[bitnami/redis-cluster]: add preStop hook that gracefully fails over master nodes on pod termination #36221

sobotklp · 2025-08-28T16:27:35Z

Description of the change

This is a fix for #23036

It implements graceful failover for terminations of Redis Cluster master pods. This will limit the impact of terminations and failover events, since Redis cluster clients will have the chance to update their topology before the previous pod terminates. This will improve uptime during planned maintenance events.

Benefits

Improved uptime by failing master pods over to other replicas.

Possible drawbacks

If PodDisruptionBudget isn't being used, it may initiate a failover to a node that is also about to also be terminated. The script will attempt to filter out replicas that aren't candidates for promotion.

Applicable issues

fixes [bitnami/redis-cluster] Request failover when a master node gracefully shuts down #23036

Additional information

This is an attempt to mirror the graceful failover behaviour of the redis and valkey charts when using Sentinel.

Checklist

Chart version bumped in Chart.yaml according to semver. This is not necessary when the changes only affect README.md files.
Variables are documented in the values.yaml and added to the README.md using readme-generator-for-helm
Title of the pull request follows this pattern [bitnami/<name_of_the_chart>] Descriptive title
All commits signed off and in agreement of Developer Certificate of Origin (DCO)

carrodher · 2025-08-28T16:44:00Z

Thank you for initiating this pull request. We appreciate your effort. This is just a friendly reminder that signing your commits is important. Your signature certifies that you either authored the patch or have the necessary rights to contribute to the changes. You can find detailed information on how to do this in the “Sign your work” section of our contributing guidelines.

Feel free to reach out if you have any questions or need assistance with the signing process.

…master nodes on pod termination Signed-off-by: Lewis Sobotkiewicz <[email protected]>

Signed-off-by: Bitnami Bot <[email protected]>

sobotklp · 2025-09-05T02:01:56Z

Thank you for initiating this pull request. We appreciate your effort. This is just a friendly reminder that signing your commits is important.

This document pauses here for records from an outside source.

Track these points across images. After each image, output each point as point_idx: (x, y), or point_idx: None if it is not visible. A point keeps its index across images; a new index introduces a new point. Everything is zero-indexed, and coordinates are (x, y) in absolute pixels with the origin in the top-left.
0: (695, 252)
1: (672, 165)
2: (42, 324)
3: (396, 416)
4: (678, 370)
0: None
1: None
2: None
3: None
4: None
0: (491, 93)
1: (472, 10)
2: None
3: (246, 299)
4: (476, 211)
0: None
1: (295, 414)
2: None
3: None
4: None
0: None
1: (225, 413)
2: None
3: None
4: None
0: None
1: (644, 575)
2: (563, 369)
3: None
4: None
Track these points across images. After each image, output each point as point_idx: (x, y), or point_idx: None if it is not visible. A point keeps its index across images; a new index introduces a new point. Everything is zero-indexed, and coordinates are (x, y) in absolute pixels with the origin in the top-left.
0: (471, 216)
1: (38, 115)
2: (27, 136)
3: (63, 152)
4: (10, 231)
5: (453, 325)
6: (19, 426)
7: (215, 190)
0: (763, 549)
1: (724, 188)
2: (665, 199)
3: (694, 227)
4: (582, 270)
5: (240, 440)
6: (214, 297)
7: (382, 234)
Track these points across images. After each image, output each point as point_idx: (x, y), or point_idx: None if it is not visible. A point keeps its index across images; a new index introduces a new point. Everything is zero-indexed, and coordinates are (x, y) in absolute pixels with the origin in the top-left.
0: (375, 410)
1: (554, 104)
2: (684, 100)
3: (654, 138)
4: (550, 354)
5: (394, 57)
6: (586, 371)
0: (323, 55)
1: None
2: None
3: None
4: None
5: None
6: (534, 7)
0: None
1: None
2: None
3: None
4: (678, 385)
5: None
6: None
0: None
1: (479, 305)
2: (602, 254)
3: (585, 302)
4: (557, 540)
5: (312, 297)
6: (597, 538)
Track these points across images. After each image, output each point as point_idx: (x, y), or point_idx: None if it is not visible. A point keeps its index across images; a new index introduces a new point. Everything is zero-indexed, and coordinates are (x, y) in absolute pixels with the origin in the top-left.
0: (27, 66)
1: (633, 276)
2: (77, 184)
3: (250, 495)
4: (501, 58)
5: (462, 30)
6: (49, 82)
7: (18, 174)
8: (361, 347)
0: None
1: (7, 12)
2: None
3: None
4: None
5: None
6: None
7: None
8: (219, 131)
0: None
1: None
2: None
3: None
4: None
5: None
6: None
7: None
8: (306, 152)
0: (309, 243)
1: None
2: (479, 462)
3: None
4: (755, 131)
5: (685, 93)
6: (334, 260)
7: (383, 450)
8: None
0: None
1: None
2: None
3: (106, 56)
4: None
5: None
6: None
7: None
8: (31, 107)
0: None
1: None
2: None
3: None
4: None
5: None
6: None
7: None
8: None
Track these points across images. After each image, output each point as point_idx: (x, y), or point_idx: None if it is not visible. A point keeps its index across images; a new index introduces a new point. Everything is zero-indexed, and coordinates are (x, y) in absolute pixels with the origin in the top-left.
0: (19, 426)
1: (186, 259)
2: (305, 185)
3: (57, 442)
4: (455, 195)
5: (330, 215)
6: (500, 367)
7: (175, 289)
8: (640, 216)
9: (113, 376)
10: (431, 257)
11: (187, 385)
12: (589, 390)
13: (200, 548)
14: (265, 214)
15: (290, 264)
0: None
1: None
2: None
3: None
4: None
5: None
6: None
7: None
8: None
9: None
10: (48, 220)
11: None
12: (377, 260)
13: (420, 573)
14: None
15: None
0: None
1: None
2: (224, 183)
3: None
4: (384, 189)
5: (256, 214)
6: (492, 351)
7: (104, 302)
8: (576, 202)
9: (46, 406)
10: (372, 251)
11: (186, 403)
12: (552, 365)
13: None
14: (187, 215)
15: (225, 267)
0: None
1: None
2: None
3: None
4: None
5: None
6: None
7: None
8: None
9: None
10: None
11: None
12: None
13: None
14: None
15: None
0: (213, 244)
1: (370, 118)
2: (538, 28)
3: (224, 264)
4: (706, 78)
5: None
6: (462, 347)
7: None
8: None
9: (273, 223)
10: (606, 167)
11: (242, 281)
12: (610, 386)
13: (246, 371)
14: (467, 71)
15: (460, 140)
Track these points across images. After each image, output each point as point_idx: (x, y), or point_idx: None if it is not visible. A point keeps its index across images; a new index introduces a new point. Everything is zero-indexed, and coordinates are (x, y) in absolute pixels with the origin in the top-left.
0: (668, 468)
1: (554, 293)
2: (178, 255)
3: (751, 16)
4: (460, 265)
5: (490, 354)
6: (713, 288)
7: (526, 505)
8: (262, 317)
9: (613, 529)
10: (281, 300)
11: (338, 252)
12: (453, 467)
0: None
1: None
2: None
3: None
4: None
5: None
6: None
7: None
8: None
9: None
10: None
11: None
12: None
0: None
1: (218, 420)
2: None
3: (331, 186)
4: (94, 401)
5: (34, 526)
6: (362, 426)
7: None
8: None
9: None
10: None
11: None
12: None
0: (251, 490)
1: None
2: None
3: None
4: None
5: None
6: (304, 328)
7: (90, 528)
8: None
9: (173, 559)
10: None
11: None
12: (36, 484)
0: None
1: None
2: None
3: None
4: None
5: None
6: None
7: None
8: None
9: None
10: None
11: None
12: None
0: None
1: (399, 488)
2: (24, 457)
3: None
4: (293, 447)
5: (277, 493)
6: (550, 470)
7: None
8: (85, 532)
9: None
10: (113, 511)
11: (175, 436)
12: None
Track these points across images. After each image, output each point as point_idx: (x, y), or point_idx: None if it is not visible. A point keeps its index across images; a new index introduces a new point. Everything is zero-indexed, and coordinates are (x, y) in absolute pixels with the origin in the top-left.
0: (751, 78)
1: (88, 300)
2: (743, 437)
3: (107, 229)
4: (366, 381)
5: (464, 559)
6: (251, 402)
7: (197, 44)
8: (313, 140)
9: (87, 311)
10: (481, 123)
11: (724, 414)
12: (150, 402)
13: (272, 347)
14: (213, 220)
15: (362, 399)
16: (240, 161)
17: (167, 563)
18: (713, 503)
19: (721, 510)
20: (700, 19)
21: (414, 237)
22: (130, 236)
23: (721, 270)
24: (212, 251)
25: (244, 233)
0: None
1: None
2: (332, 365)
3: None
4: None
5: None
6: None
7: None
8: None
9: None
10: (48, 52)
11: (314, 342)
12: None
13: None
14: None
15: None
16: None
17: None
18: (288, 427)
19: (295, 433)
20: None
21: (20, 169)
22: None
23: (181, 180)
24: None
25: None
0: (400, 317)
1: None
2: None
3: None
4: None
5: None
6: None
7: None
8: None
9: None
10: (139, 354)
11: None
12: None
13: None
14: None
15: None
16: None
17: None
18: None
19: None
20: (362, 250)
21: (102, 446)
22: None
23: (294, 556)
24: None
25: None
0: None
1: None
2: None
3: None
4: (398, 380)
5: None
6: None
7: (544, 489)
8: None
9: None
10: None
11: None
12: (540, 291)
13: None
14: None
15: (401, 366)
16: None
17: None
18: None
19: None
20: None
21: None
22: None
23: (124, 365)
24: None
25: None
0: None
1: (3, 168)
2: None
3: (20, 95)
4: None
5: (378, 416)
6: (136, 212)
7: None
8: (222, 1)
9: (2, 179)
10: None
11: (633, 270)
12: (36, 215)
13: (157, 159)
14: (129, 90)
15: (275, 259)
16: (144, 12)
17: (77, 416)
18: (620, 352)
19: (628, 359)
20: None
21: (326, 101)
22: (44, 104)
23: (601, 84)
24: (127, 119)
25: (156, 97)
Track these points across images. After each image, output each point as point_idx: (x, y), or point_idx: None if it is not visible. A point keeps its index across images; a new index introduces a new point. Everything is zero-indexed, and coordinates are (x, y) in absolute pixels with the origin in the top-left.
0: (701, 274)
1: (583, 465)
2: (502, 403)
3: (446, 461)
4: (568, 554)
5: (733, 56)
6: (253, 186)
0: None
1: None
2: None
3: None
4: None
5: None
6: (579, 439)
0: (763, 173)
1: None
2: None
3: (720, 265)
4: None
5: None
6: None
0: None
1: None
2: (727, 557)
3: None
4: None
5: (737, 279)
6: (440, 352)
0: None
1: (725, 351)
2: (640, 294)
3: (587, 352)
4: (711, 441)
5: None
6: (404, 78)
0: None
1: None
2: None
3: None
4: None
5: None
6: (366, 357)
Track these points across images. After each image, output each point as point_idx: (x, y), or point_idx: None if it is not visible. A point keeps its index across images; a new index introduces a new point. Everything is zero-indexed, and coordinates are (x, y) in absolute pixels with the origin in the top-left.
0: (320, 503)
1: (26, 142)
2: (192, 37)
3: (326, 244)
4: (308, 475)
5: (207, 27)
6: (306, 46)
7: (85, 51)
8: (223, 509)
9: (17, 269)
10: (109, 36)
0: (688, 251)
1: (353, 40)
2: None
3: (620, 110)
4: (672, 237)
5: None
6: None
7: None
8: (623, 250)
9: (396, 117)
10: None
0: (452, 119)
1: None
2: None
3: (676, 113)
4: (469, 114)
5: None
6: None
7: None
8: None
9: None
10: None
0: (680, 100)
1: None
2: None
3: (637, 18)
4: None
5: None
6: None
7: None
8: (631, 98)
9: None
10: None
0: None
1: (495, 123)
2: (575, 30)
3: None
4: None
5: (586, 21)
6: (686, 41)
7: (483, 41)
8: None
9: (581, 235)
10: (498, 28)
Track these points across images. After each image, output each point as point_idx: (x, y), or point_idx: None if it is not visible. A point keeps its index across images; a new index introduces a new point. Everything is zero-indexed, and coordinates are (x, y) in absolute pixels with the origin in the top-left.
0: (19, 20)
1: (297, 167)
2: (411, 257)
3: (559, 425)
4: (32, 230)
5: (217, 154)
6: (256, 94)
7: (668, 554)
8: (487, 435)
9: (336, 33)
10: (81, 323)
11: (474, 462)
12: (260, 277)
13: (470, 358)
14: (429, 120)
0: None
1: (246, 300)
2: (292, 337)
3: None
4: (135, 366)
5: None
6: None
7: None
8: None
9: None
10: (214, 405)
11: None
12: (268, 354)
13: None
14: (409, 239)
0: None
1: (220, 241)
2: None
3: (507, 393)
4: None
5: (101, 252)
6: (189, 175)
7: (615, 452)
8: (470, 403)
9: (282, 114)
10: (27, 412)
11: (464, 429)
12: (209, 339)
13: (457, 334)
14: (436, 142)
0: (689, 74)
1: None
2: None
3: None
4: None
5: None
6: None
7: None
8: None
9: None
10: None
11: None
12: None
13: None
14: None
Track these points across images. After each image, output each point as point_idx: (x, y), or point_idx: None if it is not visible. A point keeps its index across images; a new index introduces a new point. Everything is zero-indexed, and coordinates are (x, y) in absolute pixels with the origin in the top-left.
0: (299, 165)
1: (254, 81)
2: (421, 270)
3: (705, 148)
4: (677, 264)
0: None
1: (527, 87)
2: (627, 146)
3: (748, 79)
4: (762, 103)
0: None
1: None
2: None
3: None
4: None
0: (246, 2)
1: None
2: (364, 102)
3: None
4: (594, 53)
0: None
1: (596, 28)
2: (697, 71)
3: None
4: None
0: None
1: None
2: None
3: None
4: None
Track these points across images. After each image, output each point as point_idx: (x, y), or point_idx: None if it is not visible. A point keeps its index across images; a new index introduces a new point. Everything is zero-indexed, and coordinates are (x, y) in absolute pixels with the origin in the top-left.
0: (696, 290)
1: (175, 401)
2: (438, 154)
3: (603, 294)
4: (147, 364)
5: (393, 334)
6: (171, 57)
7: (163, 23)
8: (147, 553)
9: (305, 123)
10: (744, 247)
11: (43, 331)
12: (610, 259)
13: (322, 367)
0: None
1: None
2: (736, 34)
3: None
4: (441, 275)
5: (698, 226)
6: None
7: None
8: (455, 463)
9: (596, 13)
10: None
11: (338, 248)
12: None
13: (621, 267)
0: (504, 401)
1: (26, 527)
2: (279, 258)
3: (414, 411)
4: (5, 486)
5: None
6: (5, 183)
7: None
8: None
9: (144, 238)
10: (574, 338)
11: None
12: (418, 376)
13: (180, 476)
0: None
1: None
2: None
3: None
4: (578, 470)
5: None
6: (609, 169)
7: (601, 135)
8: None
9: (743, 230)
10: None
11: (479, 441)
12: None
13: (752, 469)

Your signature certifies that you either authored the patch or have the necessary rights to contribute to the changes. You can find detailed information on how to do this in the “Sign your work” section of our contributing guidelines.

Feel free to reach out if you have any questions or need assistance with the signing process.

Hi @carrodher . Thanks for the tips on signing my commits. I've rebased my commit and amended my change with my signature. Let me know if I can do anything else. :)

Signed-off-by: Bitnami Bot <[email protected]>

Signed-off-by: Lewis Sobotkiewicz <[email protected]>

sobotklp · 2025-09-05T03:28:45Z

The script uses this basic logic on pod termination:

If the node is a master node, then
- Get the node ID
- List the available replicas for the node ID
- Select a replica from the list and attempt to call CLUSTER FAILOVER.

I tested this by deploying a 9-node, 3-shard cluster locally without authentication or TLS, then manually terminating master nodes.
I could see that the commands ROLE and CLUSTER MYID were called on the terminating master node, as expected.
On the target replicas, I saw the expected output in the logs:

 * Manual failover user request accepted.
 * Received replication offset for paused master manual failover: 1148
 * All master replication stream processed, manual failover can start.
 * Start of election delayed for 0 milliseconds (rank #0, offset 1148).
 * Starting a failover election for epoch 11.

sobotklp · 2025-09-05T03:32:30Z

The script uses this basic logic on shutdown:

If the node is a master node, then

Get the node ID

List the available replicas for the node ID

Select a replica from the list and attempt to call CLUSTER FAILOVER.

I tested this by deploying a 9-node, 3-shard cluster locally without authentication or TLS, then manually terminating master nodes. I could see that the commands ROLE and CLUSTER MYID were called on the terminating master node, as expected. On the target replicas, I saw the expected output in the logs:
 * Manual failover user request accepted.
 * Received replication offset for paused master manual failover: 1148
 * All master replication stream processed, manual failover can start.
 * Start of election delayed for 0 milliseconds (rank #0, offset 1148).
 * Starting a failover election for epoch 11.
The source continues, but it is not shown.